■ **Exercises to complete**
**1.** Please recast the records as a Markdown table with the columns Row and Record line, starting at the line that contains "Where does the" and ending at the end of the records, with blank lines and pictures left out.
**2.** Continue the article on investing like Bill Gates from its final sentence.

══ Passage shown

Here are 4 tips on how to invest like the one and only Bill Gates. You may not become the next richest person in the world, but you may just see your profits increase.

  1. Don’t Pick Stocks – While Gates managed to get rich by picking stocks, it is probably not going to work for you. CEO of investment advice company, AlphaClone, Maz Jadallah, states; “If you’re not an expert at picking stocks, you have no business picking stocks.” He suggests for those who aren’t 100% comfortable in their stock picking abilities to invest their money into an index fund such as the S&P 500 (UK equivalent – SP Europe 350) and simply leave it to grow. Not so glamorous, but this is probably what a smart investor like Gates would advise you to do.
  1. Select a Manager Carefully – When investing there are three risk areas to be considered: Market risk (cannot be controlled), company risk (can be reduced by picking a good manager), and manager risk (time will tell if you really picked an adept manager). Just because you know you need someone to manage your investments doesn’t mean you know who will be most suited for the job. Look for a manager with proven experience in reducing liability, in terms of both market risk and company risk.

════
══ Given entries

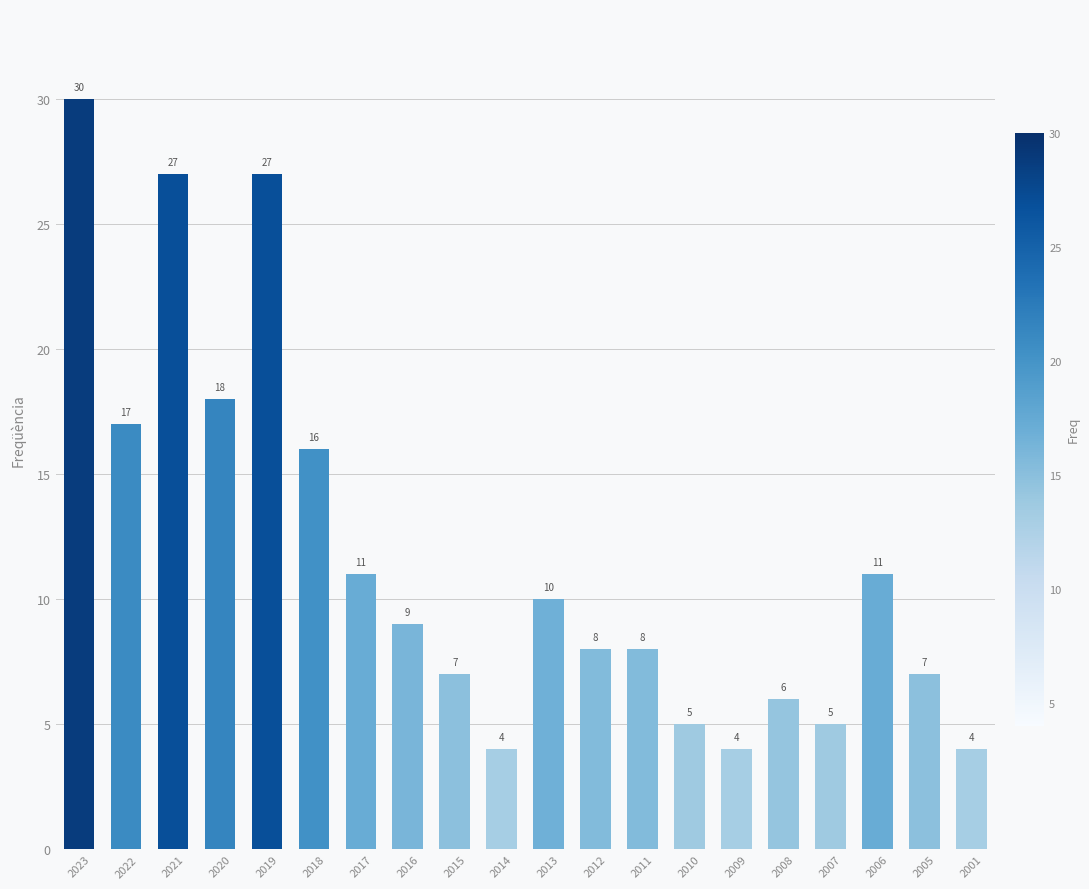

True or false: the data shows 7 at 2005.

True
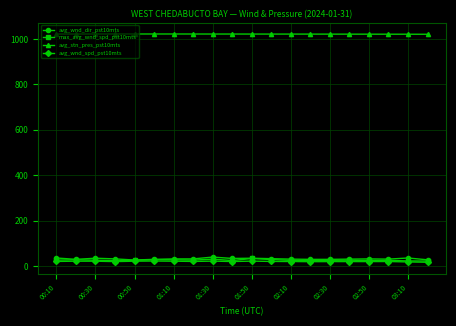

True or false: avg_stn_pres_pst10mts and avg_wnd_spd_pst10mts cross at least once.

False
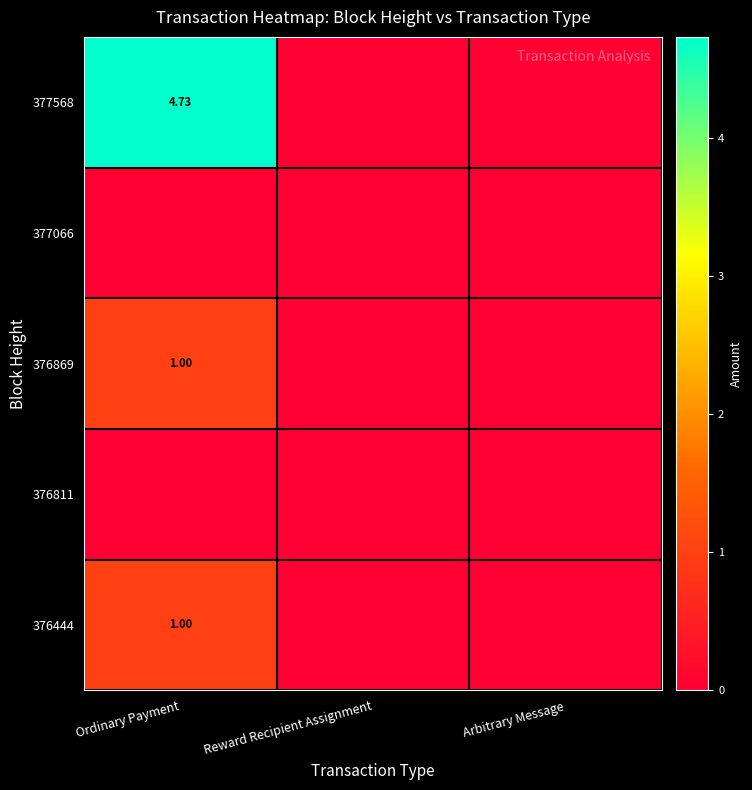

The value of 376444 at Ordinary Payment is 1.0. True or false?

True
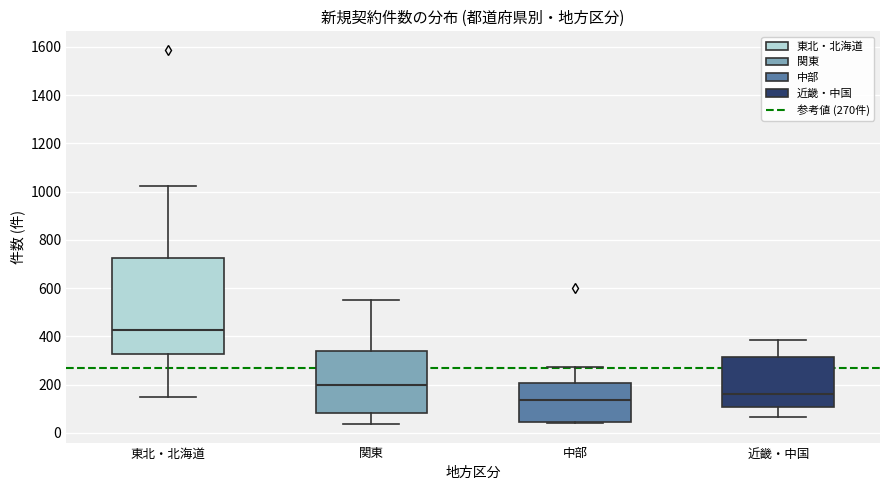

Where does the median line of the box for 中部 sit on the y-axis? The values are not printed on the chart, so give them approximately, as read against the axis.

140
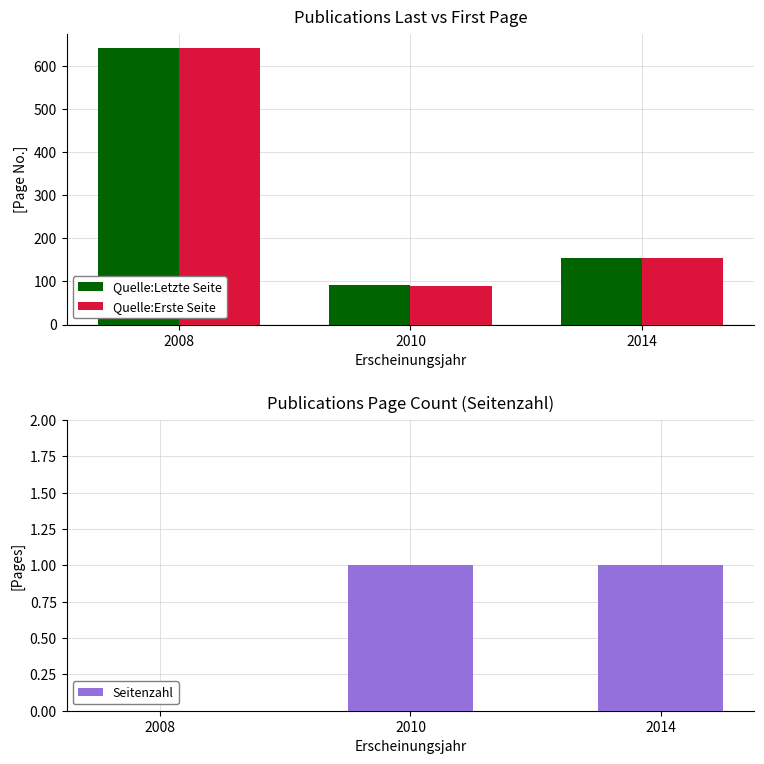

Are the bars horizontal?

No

════

■ **Results by task**
**1.**
| Row | Record line |
|---|---|
| 1 | Where does the median line of the box for 中部 sit on the y-axis? The values are not printed on the chart, so give them approximately, as read against the axis. |
| 2 | 140 |
| 3 | Are the bars horizontal? |
| 4 | No |

**2.**
  1. Keep a Cash Cushion – Gates is a strong advocate of investing money in exchange-traded funds that track indexes such as the S&P 500, although he urges the importance of keeping at least 10% aside as a cash cushion. He advises that this 10% be invested in short-term bonds so that you have something to fall back on if things go wrong.
  1. Diversify your Portfolio – By investing in a single area within the market you are only increasing your risk. If that particular industry experiences a downturn you could lose everything. Index funds are much safer as they are already diversified.